◆ Work to do
Return every line of the items below that contains the string "common". Case counts, so match only that exact capitalization.

◆ Data rows
⟨

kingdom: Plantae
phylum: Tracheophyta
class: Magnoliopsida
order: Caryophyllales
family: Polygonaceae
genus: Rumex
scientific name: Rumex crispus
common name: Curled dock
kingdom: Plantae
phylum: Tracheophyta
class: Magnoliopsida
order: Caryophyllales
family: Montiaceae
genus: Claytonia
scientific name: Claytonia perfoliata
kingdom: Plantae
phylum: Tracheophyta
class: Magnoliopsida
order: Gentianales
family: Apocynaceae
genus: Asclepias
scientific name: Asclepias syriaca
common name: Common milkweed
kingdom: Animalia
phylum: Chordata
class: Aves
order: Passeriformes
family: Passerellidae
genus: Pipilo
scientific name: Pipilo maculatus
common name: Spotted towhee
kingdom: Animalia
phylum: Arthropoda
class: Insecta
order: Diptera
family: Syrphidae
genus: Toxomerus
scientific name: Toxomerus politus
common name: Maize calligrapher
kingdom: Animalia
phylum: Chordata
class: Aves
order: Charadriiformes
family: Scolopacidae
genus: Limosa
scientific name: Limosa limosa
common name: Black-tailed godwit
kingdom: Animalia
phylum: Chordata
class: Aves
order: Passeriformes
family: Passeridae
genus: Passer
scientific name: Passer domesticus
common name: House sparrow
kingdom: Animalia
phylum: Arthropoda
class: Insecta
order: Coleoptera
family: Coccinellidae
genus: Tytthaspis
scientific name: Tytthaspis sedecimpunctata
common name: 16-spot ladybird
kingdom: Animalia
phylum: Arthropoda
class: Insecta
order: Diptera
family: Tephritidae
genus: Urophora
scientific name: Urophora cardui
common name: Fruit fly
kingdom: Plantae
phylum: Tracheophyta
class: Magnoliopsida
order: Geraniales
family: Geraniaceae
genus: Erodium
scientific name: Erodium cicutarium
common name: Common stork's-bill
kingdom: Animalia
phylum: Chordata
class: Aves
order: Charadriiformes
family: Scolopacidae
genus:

⟩

◆ Exercise result
common name: Curled dock
common name: Common milkweed
common name: Spotted towhee
common name: Maize calligrapher
common name: Black-tailed godwit
common name: House sparrow
common name: 16-spot ladybird
common name: Fruit fly
common name: Common stork's-bill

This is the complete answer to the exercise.